Our prevailing system of management has destroyed our people. People are born with intrinsic motivation, self-respect, dignity, curiosity to learn, joy in learning. The forces of destruction begin with toddlers—a prize for the best Halloween costume, grades in school, gold stars—and on up through the university. On the job people, teams, and divisions are ranked, reward for the top, punishment for the bottom. Management by Objectives, quotas, incentive pay, business plans, put together separately, division by division, cause further loss, unknown and unknowable. —W. Edwards Deming, quoted in Roger Senge, The Fifth Discipline, 2006
The soul is lost within us, drowned out by the noise of the world, the loud blaring of our own insecurities and fears, as we go about the business of living. We rush to build false security for ourselves: positions, titles, made-up identities that will keep us from the terror. All of these belong to the kingdom of lies. Insofar as they possess us, we too are of that kingdom. When they are stripped away—or so we fear—we will no longer know who we are, why we are living, or how to go forward from day to day. —Arthur Green, Seek My Face, 2003
My prep school had a bizarre end-of-term ritual. The teacher would draw a grid on the blackboard, and enter the exam results for each student in each subject. Then, as a class, we summed the scores and produced an overall ranking of every student in the class.
It’s hard to imagine any school doing such a thing today. But we fail to see how deeply ingrained the entire enterprise of ratings, grades and rankings is in our culture, and the many negative consequences that flow from it.
In my resilience interviews, I heard again and again about the humiliation and loss of confidence from getting imperfect grades. For today's students, your GPA determines your worth as a human being, so grades (along with other quantitative metrics) come to replace truer measures of progress. Growing intellectually and emotionally, encountering new ideas, building skills and forging new relationships, finding creative expression—all the elements of developing a life of meaning are cast aside by a mad rush to compete on a long checklist of tasks that, when completed, bring only relief and never real fulfillment.
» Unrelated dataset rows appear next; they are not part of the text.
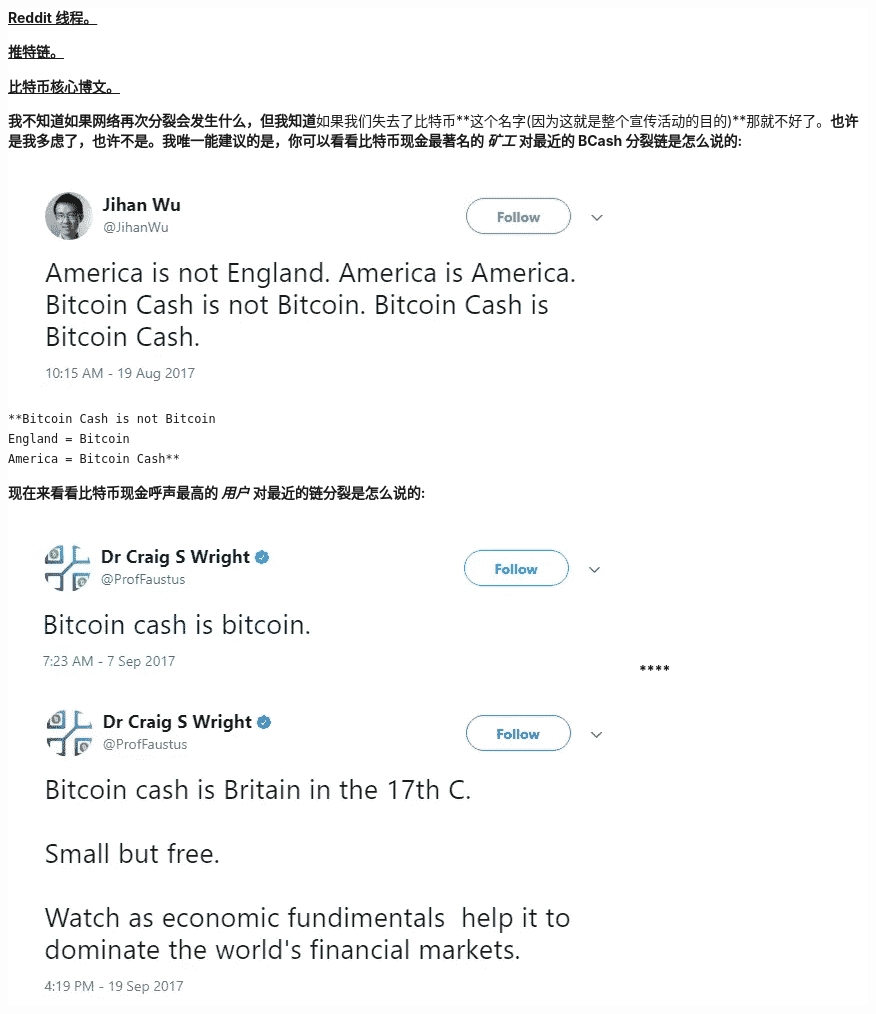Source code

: 
**[Reddit 线程。](https://www.reddit.com/r/Bitcoin/comments/72esf4/supporting_segwit2x_btc1_equals_abandoning_btc/)**

**[推特链。](https://twitter.com/jfnewbery/status/912853897504608256)**

**[比特币核心博文。](https://bitcoincore.org/en/2017/08/18/btc1-misleading-statements/)**

**我不知道如果网络再次分裂会发生什么，但我知道**如果我们失去了比特币**这个名字(因为这就是整个宣传活动的目的)**那就不好了。**也许是我多虑了，也许不是。我唯一能建议的是，你可以看看比特币现金最著名的 ***矿工*** 对最近的 BCash 分裂链是怎么说的:**

**![](img/8bd92fe19165c384eb657b9d61f68de3.png)**

```
**Bitcoin Cash is not Bitcoin
England = Bitcoin
America = Bitcoin Cash**
```

**现在来看看比特币现金呼声最高的 ***用户*** 对最近的链分裂是怎么说的:**

**![](img/441855d5a9f8e2093eb24c96a6db8ea8.png)****![](img/bddaea8d41136730eda69b7105451db4.png)**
If we wonder why our students have such warped priorities, we only have to look to ourselves, and the messages we send. As faculty and administrators, we trumpet our rankings in US News and World Report, making us complicit in the promulgation of a toxic world view. You might have thought that academics would pay more attention to the ways in which such rankings can be rigged and totally misleading, and to their wider repercussions, which include increasing the cost of education and favoring wealthier students. But of course we’re human, and rankings have a potent psychological allure—especially when you’re at the top.
Grades don’t even lead to better educational outcomes: one major study found that adding a grade to informal feedback actually reduces student learning. Even offering prizes for performance may do more harm than good; management gurus realized long ago that incentive plans tend to backfire, and rewarding success is no different in principle from punishing failure.
We convince ourselves that no true knowledge comes without data. So we define metrics and procedures to collect them, and in no time at all, our world is being shaped not by lofty goals and inspired visions but by a pile of spreadsheets. Our organizations become layered cakes of data collection activities, with each layer devoting much of its energy to generating the data that the layer above it requires to justify, in turn, its own existence. Even in kindergarten, teachers report that children are feeling stressed and unhappy as their reading goals come not from their own motivation and excitement to learn but from inflexible targets imposed from above.
I’m not sure how we’ll get ourselves out of this mess. It will require a major cultural shift, starting with each of us: how we talk about success and failure amongst ourselves; how we structure our institutions, encourage our team members and report to our leaders; and whether we can tame the growth of data to serve rather than undermine our values.